Transcribe word for word the section of the records below that opens with the line containing "Chanson qui me" and closes with the line containing "باره مشکلات اجتماعى قلم زده اید. گویا با"; drop every picture.
[Dataset entries]
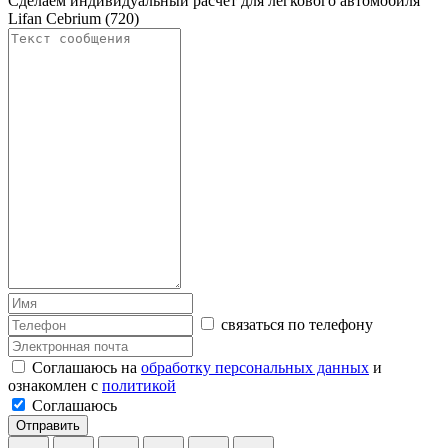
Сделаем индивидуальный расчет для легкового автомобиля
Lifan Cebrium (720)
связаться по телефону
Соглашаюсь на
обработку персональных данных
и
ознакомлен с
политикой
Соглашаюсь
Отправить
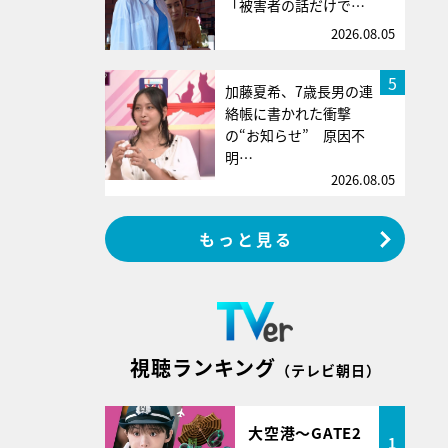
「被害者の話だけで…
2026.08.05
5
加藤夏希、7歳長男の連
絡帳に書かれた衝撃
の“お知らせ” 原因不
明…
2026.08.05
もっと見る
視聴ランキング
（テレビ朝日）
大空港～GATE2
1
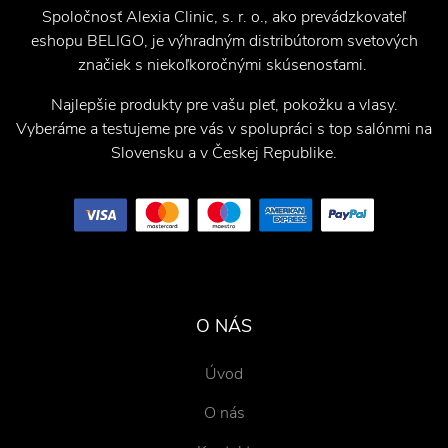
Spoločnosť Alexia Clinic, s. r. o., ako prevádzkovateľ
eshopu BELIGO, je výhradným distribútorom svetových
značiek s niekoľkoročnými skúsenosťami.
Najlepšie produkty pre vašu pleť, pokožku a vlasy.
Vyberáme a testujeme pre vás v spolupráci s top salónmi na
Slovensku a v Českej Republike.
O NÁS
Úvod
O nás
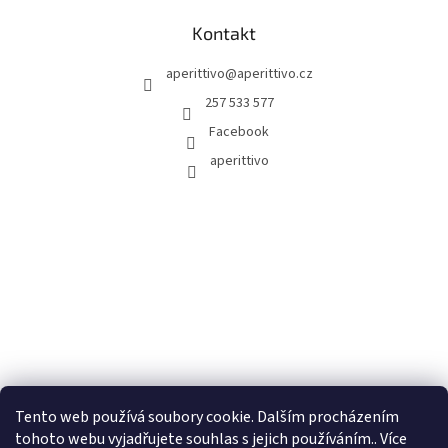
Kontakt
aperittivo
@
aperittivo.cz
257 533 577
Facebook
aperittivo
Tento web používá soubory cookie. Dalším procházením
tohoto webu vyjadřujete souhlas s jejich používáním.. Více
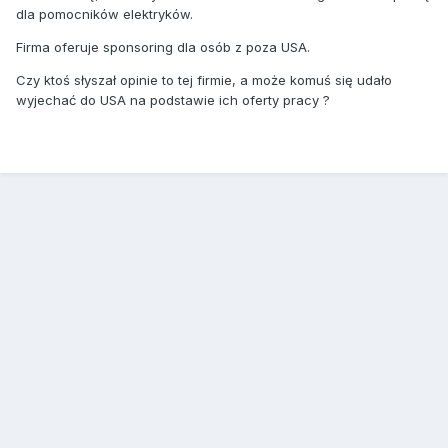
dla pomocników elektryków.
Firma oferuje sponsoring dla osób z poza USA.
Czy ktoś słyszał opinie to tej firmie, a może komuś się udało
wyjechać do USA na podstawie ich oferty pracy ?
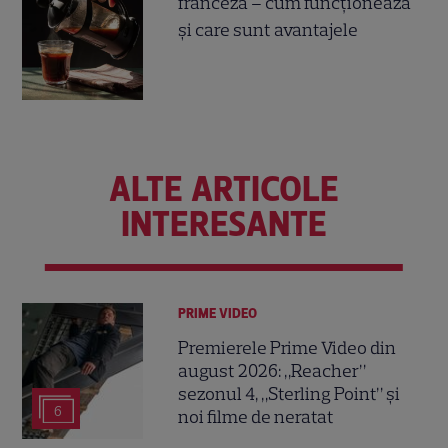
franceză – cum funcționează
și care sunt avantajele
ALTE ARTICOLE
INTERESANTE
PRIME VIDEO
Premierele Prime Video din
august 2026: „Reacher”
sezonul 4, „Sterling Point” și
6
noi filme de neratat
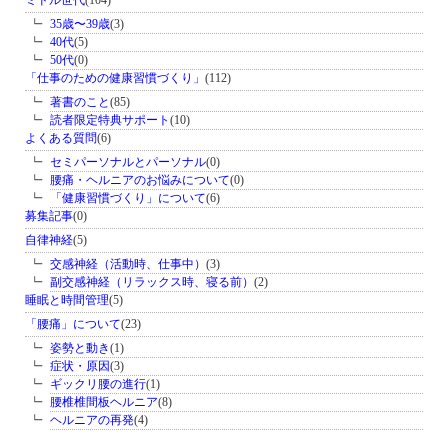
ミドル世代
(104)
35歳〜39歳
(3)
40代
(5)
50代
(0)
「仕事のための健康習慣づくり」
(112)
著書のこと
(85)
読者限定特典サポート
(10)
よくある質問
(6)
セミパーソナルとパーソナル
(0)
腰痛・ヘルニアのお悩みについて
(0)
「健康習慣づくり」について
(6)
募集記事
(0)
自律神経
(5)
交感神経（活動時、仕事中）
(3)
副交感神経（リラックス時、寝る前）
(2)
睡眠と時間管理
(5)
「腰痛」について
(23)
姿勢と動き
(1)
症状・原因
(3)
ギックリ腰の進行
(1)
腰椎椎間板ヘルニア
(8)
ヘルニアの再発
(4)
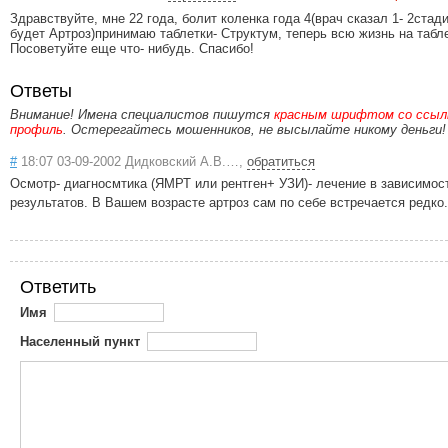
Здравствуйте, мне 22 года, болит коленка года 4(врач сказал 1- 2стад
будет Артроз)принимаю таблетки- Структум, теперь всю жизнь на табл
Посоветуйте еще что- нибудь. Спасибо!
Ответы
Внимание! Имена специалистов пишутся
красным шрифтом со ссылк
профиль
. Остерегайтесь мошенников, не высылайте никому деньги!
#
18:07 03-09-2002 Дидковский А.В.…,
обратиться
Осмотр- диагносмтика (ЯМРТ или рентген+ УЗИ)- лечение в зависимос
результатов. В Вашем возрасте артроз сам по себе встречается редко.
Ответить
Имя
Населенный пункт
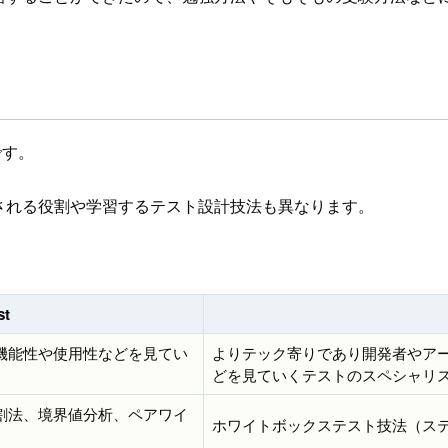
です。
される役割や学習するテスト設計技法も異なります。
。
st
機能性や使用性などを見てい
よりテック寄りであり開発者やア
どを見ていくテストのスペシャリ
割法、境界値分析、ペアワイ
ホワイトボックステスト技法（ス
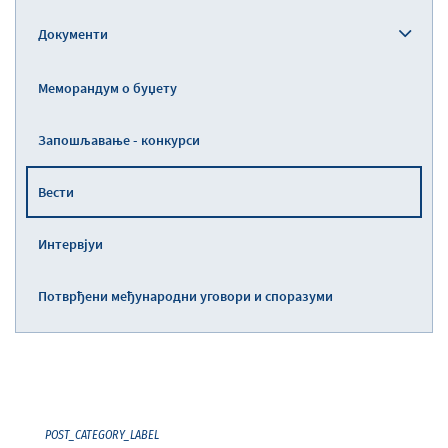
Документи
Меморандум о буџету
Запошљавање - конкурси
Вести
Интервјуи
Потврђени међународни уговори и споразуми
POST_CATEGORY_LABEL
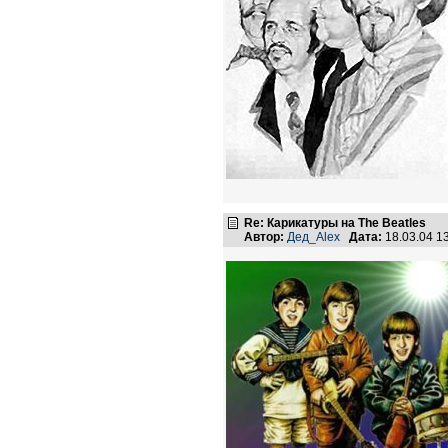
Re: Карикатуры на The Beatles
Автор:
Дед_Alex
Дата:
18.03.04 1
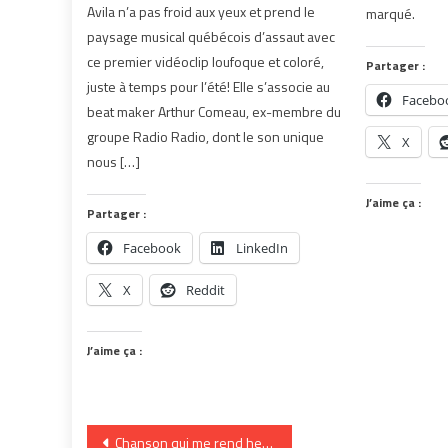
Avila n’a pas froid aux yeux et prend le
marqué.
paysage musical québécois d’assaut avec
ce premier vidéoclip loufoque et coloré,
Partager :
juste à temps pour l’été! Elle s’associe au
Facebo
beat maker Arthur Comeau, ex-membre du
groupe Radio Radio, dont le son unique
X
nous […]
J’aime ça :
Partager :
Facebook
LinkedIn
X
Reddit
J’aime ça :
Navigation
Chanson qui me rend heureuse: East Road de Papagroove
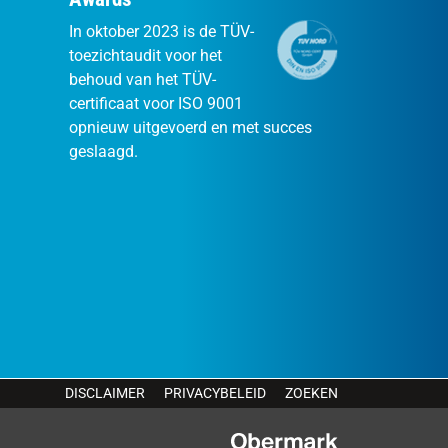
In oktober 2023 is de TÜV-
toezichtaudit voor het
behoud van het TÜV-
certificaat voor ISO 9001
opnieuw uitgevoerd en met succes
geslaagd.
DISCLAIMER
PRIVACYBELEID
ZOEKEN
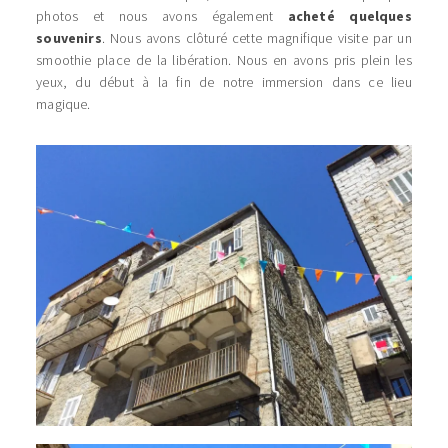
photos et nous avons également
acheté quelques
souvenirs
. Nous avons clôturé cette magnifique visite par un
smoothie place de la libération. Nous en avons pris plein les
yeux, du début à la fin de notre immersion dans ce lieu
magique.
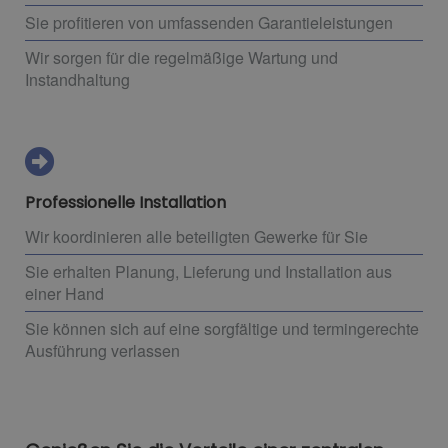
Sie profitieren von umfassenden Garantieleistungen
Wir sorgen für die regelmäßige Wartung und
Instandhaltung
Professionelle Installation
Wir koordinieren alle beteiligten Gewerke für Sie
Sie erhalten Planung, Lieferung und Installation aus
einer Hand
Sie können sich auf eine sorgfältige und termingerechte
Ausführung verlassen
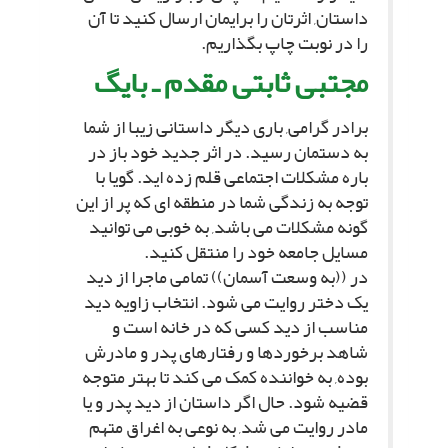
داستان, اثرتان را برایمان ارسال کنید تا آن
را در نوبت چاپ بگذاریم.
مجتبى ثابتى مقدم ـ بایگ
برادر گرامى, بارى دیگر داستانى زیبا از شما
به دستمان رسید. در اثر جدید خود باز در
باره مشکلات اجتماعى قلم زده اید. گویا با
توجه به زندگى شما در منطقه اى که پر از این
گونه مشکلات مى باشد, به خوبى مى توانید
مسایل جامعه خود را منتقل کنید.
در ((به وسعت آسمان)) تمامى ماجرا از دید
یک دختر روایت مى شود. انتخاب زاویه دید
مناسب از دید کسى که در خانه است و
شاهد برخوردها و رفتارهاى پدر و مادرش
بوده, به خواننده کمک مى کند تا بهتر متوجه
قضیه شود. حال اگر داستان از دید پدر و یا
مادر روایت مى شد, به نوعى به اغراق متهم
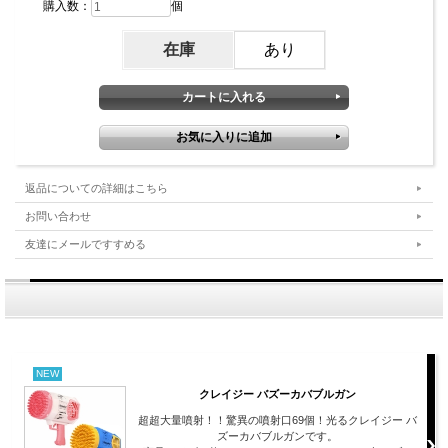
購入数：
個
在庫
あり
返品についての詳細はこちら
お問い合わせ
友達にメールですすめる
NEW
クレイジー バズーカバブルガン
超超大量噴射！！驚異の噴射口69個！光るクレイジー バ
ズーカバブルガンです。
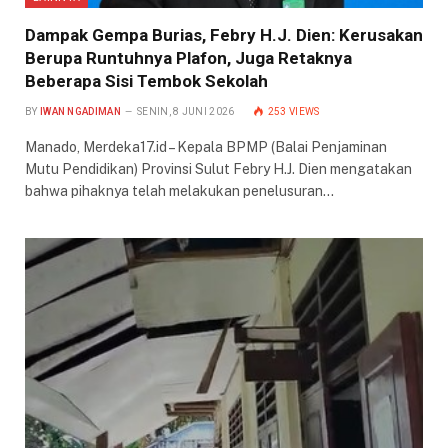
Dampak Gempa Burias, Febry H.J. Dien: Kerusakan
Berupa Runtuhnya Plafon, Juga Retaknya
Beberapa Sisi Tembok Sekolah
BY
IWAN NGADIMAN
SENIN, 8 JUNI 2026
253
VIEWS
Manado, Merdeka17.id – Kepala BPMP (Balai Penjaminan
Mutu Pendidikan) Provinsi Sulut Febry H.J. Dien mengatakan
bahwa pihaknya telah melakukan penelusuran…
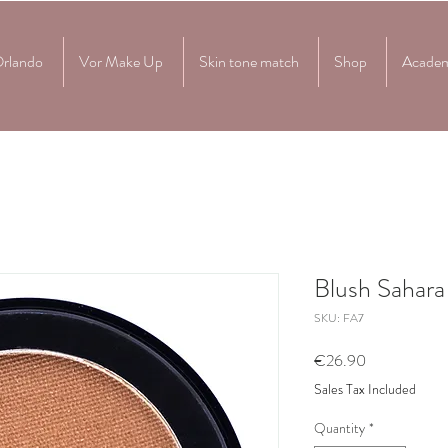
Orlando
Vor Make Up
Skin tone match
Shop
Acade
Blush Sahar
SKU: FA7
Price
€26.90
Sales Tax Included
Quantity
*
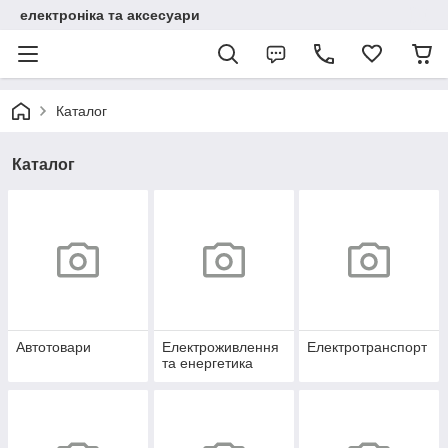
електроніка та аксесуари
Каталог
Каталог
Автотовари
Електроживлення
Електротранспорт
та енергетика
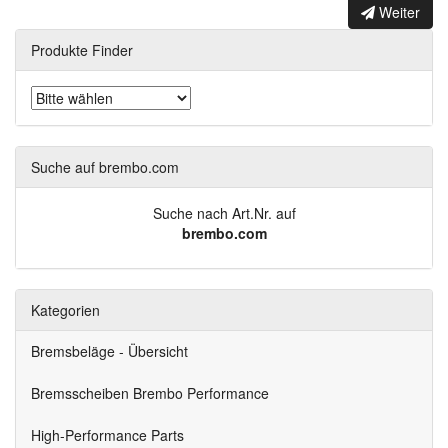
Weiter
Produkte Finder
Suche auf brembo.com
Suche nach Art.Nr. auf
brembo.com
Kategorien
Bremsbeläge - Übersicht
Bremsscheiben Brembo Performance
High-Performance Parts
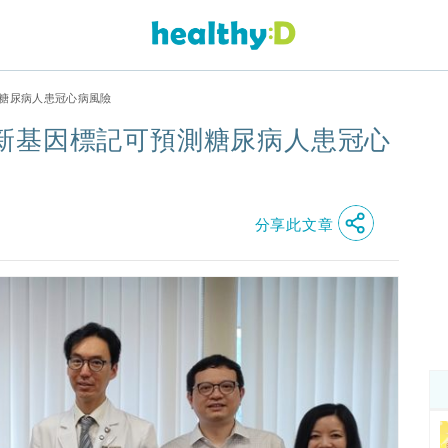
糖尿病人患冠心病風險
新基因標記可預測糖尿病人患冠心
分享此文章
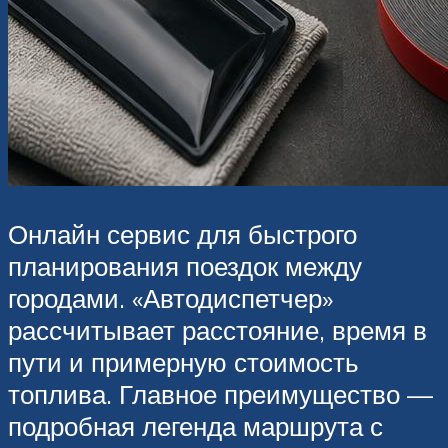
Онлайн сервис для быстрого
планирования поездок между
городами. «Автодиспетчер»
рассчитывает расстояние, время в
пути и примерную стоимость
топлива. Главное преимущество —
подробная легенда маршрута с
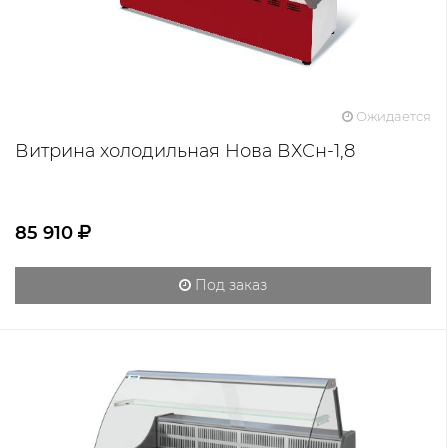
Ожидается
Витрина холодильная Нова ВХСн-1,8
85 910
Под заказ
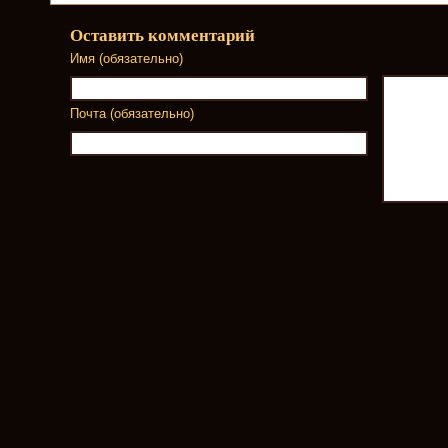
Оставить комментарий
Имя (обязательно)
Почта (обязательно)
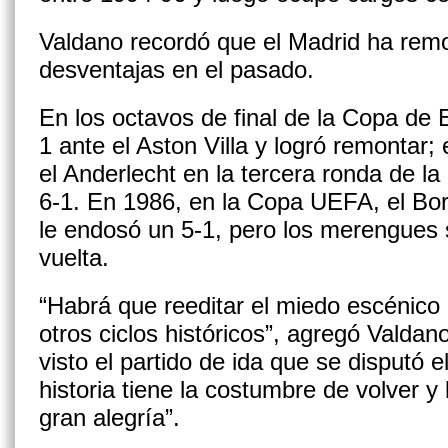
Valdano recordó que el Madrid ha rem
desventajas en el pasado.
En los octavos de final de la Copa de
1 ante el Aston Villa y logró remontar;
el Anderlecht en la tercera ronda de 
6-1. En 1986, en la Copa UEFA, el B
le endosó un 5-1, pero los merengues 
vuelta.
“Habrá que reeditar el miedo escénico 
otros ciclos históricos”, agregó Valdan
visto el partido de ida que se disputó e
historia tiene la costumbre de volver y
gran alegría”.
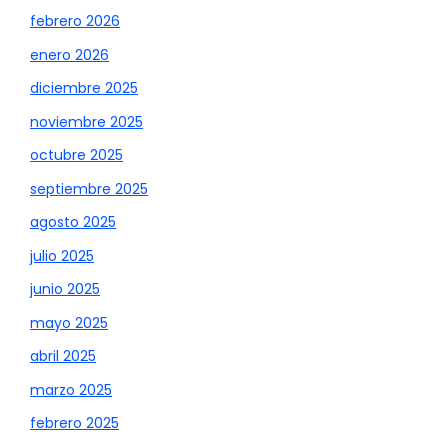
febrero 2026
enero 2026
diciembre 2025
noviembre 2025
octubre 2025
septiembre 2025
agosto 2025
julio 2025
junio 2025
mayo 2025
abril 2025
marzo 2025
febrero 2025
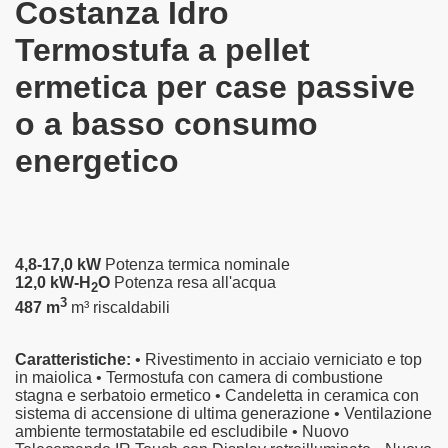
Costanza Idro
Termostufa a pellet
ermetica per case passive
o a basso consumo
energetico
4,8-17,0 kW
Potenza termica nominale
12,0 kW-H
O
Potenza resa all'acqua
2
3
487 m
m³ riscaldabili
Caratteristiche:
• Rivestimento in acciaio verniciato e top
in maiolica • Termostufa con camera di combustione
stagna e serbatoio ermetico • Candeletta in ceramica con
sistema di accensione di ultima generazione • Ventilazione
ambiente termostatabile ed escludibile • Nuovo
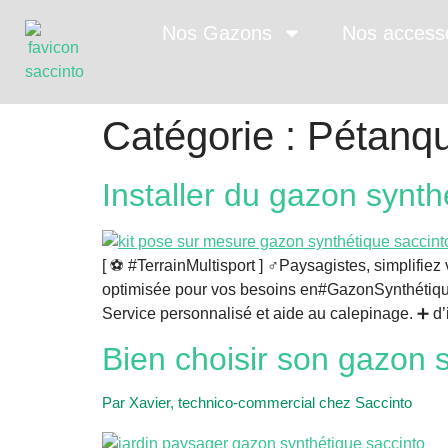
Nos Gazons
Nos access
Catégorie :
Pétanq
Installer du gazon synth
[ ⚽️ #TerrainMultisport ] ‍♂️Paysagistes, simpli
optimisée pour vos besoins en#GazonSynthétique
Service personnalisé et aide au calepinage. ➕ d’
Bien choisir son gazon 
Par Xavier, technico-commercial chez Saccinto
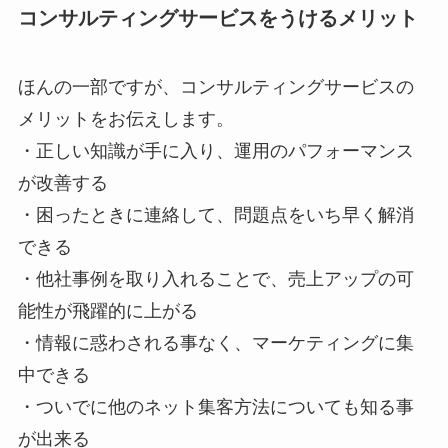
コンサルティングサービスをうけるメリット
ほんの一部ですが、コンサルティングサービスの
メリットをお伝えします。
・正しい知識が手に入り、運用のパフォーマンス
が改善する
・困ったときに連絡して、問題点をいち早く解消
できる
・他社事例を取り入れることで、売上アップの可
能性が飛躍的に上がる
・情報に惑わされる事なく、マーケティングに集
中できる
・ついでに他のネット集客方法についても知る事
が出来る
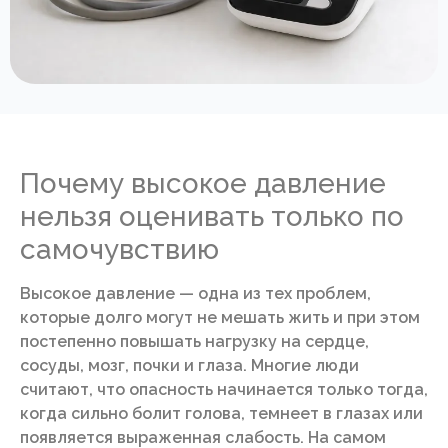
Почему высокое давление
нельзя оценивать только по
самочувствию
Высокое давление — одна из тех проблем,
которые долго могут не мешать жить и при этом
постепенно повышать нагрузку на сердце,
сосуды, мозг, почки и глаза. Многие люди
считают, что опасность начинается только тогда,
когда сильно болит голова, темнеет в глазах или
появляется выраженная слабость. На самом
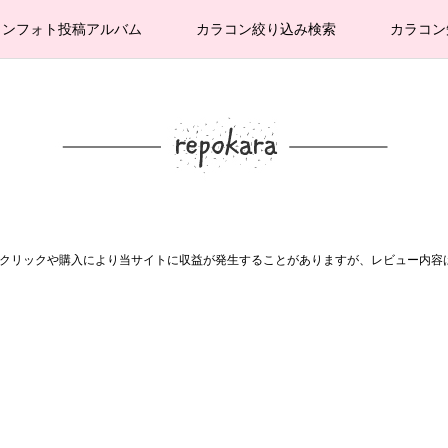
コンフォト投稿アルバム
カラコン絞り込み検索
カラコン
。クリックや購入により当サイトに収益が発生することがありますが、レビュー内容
[/Dataset entries]
Output of the exercise —
Chanson qui me rend heureuse: East Road de Papagroove
In oktober 2023 is de TÜV-
toezichtaudit voor het
behoud van het TÜV-
certificaat voor ISO 9001
opnieuw uitgevoerd en met succes
geslaagd.
DISCLAIMER
PRIVACYBELEID
ZOEKEN
photos et nous avons également
acheté quelques
souvenirs
. Nous avons clôturé cette magnifique visite par un
smoothie place de la libération. Nous en avons pris plein les
yeux, du début à la fin de notre immersion dans ce lieu
magique.
Sie profitieren von umfassenden Garantieleistungen
Wir sorgen für die regelmäßige Wartung und
Instandhaltung
Professionelle Installation
Wir koordinieren alle beteiligten Gewerke für Sie
Sie erhalten Planung, Lieferung und Installation aus
einer Hand
Sie können sich auf eine sorgfältige und termingerechte
Ausführung verlassen
داستان, اثرتان را برایمان ارسال کنید تا آن
را در نوبت چاپ بگذاریم.
مجتبى ثابتى مقدم ـ بایگ
برادر گرامى, بارى دیگر داستانى زیبا از شما
به دستمان رسید. در اثر جدید خود باز در
باره مشکلات اجتماعى قلم زده اید. گویا با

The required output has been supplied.